# Variable normalization in a cvx optimisation problem

Hello everybody,

I am working with an optimisation problem as the following: where J is a T x N matrix, x is a one-column vector with dimension n, A is a M x N matrix and b is a one-column vector with dimension M.

I try to solve it using cvx with the following sequence:

``````cvx_begin
variable x(NNodes);
minimize ((norm(J*x,2)));
subject to
A*x == b;
cvx_end
``````

My question is related to get a solution of this problem. In most cases, when I work with a problem like this, I have to normalise all matrices by the frobenius norm of one of them to get a good solution. But this does not always work (it even produces different results depending on the frobenius norm that I use, i.e. the solution if I use the frobenius norm of J is different than if I use the frobenius norm of A. In addition, in some cases it is not necessary to normalize any matrix.

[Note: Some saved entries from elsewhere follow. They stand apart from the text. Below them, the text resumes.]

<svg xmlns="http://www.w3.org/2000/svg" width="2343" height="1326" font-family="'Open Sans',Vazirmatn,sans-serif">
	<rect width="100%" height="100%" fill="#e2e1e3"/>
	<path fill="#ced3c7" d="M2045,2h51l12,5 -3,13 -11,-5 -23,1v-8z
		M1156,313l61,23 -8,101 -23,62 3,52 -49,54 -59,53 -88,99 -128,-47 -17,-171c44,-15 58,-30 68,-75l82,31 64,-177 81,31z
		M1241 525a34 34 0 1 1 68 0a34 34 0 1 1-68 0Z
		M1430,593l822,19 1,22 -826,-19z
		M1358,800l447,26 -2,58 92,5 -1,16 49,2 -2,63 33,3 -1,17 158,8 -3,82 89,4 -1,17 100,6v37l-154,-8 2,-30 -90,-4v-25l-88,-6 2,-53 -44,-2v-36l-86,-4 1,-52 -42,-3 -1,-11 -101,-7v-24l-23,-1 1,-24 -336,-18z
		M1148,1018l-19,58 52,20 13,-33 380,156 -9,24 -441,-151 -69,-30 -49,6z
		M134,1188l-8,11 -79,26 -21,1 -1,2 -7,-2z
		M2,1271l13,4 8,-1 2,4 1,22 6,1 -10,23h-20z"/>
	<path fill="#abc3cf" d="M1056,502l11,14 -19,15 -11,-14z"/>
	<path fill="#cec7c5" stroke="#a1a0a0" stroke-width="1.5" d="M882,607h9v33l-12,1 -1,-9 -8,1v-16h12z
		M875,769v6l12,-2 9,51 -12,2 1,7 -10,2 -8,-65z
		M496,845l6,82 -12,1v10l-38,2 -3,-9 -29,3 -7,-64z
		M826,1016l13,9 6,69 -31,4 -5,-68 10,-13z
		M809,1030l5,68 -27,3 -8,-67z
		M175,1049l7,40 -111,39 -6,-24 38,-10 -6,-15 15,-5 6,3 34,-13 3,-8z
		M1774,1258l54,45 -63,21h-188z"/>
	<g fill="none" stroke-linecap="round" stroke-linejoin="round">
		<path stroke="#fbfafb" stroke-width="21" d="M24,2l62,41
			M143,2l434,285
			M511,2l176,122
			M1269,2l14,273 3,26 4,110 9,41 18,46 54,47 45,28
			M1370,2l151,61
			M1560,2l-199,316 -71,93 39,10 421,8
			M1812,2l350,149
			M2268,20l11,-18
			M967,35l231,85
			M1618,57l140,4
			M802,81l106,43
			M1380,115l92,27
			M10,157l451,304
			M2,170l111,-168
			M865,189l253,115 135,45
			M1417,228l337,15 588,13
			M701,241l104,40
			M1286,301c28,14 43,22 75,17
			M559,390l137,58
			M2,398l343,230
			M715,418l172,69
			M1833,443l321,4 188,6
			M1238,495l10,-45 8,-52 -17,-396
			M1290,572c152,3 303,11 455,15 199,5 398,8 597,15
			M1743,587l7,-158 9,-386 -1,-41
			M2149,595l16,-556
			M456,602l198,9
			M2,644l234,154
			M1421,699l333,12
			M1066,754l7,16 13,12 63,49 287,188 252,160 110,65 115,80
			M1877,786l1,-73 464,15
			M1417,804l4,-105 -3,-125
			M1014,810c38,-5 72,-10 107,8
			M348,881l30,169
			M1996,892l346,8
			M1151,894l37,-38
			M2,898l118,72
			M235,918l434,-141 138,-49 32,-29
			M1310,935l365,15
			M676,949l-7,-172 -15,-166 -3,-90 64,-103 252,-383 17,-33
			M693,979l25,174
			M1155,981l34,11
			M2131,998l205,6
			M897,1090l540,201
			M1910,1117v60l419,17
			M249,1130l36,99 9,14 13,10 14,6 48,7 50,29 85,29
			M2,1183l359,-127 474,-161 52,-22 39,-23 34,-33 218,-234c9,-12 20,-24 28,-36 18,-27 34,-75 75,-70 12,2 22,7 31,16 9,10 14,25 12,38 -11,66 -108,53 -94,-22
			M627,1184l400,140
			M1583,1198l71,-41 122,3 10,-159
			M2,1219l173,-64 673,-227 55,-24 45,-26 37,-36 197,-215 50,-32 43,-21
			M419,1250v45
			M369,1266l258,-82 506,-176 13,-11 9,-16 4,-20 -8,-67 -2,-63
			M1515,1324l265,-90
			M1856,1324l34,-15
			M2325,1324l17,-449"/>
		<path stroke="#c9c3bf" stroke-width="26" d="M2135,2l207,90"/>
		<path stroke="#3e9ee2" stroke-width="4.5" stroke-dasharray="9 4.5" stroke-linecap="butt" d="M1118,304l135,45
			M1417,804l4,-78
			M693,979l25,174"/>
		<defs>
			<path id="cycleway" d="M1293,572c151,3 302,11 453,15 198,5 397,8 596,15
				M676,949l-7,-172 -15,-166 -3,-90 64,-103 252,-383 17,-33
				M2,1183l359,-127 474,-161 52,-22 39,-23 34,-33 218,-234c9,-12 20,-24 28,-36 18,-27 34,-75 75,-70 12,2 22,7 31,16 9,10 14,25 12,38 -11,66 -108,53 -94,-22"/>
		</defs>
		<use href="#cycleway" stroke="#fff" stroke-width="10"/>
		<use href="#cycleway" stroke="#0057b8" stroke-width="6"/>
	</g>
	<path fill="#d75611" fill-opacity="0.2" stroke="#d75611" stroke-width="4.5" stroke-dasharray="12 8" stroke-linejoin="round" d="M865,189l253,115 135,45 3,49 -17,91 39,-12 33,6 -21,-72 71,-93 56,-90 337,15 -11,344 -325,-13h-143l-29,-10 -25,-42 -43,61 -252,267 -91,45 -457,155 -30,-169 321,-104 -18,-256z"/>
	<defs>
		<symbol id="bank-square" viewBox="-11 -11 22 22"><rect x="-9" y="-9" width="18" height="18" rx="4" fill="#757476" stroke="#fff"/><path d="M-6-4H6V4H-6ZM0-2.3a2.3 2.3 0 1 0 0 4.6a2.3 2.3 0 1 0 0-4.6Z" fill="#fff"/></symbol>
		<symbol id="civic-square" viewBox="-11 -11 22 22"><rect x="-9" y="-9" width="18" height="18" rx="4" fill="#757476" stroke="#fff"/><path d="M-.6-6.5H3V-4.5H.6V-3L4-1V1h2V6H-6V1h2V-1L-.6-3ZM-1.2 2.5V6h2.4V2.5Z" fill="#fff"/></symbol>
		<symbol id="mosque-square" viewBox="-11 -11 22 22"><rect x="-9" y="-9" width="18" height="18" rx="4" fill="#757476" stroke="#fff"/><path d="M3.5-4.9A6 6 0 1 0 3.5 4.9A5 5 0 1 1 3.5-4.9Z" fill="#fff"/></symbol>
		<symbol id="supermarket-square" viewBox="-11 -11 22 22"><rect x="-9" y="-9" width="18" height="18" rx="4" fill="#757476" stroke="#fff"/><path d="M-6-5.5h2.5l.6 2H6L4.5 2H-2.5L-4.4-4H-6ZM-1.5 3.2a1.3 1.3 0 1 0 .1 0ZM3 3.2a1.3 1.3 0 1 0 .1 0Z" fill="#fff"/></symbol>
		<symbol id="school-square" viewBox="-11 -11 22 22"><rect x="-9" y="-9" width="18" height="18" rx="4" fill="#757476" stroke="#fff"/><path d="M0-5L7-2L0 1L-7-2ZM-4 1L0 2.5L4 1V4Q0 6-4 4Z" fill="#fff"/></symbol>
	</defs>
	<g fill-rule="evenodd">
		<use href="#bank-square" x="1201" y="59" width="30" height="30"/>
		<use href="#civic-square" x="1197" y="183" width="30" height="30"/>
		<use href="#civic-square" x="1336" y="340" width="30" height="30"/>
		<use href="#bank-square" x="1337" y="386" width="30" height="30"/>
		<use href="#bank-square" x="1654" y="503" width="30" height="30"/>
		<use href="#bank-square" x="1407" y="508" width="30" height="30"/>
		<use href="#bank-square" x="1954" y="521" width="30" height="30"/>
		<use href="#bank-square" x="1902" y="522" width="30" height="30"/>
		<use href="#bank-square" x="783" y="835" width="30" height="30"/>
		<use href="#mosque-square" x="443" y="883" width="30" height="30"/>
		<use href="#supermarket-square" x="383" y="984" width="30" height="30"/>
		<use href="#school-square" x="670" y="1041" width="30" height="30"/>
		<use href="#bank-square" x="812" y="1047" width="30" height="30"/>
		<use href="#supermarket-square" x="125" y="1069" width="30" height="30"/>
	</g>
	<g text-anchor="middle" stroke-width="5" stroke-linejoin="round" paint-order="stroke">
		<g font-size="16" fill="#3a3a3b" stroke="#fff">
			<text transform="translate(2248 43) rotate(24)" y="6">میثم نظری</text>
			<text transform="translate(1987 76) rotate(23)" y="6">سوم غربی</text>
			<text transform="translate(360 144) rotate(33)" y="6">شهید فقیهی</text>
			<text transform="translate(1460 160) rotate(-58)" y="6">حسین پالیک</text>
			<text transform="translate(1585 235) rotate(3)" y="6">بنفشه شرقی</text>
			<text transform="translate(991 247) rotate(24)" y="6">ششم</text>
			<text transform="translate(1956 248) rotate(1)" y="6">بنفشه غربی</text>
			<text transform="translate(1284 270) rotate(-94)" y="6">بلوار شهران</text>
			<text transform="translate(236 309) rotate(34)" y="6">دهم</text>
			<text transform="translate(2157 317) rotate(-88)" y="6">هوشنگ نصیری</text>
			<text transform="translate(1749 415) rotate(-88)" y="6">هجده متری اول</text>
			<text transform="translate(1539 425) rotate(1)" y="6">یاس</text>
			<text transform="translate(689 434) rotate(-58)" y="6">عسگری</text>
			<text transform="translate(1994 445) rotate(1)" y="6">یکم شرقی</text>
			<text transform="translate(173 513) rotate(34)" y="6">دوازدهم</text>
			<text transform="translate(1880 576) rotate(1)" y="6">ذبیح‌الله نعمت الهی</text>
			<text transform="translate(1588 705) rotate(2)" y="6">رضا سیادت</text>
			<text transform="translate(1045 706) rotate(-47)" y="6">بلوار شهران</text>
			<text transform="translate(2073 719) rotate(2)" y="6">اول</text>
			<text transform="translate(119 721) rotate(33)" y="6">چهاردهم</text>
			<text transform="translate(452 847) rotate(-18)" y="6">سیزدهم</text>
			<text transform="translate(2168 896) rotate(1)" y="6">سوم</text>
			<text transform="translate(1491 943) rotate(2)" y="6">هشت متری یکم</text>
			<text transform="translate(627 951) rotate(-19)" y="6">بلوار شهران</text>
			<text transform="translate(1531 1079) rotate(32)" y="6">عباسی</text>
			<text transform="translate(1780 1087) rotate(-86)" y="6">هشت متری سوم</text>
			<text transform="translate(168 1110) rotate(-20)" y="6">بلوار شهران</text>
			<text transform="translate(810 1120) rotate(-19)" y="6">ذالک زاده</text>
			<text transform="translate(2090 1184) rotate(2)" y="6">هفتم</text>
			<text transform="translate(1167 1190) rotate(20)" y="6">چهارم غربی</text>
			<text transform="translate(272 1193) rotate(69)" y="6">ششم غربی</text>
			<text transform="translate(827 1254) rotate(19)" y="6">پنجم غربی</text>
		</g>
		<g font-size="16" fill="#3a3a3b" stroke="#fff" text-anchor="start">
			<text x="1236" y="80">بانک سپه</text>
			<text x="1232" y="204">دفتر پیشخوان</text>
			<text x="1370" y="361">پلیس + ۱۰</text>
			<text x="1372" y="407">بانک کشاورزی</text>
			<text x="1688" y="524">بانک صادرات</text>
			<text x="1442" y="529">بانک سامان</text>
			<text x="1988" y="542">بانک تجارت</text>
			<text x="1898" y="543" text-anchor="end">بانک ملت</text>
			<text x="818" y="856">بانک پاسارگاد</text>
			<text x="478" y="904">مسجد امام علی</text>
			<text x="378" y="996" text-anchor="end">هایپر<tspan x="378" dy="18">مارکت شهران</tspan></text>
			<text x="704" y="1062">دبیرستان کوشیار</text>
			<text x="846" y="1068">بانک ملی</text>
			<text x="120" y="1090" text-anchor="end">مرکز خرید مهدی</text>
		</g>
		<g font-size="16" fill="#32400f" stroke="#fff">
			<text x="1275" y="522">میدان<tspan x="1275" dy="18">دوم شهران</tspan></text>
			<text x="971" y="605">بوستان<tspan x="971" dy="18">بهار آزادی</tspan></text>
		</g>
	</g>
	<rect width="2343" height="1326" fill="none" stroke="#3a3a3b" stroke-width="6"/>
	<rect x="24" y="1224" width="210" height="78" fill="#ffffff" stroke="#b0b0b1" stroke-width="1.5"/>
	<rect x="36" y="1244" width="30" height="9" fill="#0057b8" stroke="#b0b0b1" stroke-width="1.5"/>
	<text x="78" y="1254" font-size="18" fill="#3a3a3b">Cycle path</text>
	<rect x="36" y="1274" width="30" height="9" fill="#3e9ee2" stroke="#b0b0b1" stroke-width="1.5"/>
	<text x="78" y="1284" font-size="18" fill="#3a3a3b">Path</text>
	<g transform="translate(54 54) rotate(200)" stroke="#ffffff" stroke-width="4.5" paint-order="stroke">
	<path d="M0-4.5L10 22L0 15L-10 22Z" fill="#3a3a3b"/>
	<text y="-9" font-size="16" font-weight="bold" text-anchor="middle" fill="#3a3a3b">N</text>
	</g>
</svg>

I can not understand why normalise by one or the other matrix produces different solutions. The problem is essentially the same regardless of the solution (as far as I understand). Can somebody help me with this issue?

Thanks,
Jose

That doesn’t seem like a CVX question. I think a more general forum like https://math.stackexchange.com/ or similar would be more appropriate for a question at this level of generality.

Here we prefer to use concrete, reproducible code samples, so if you think you have two reproducible examples of CVX code which you think should give the same answer, but don’t, then please share them and explain exactly what the problem is.

At the moment it is not clear how your normalization works so it is hard to answer concretely. Surely if you multiply A,b by the same constant and J by any constant (all constants nonzero) then you have a mathematically equivalent problem, but due to numerics even then you don’t need to get the exactly identical solution. So more details and reproducible code would be helpful.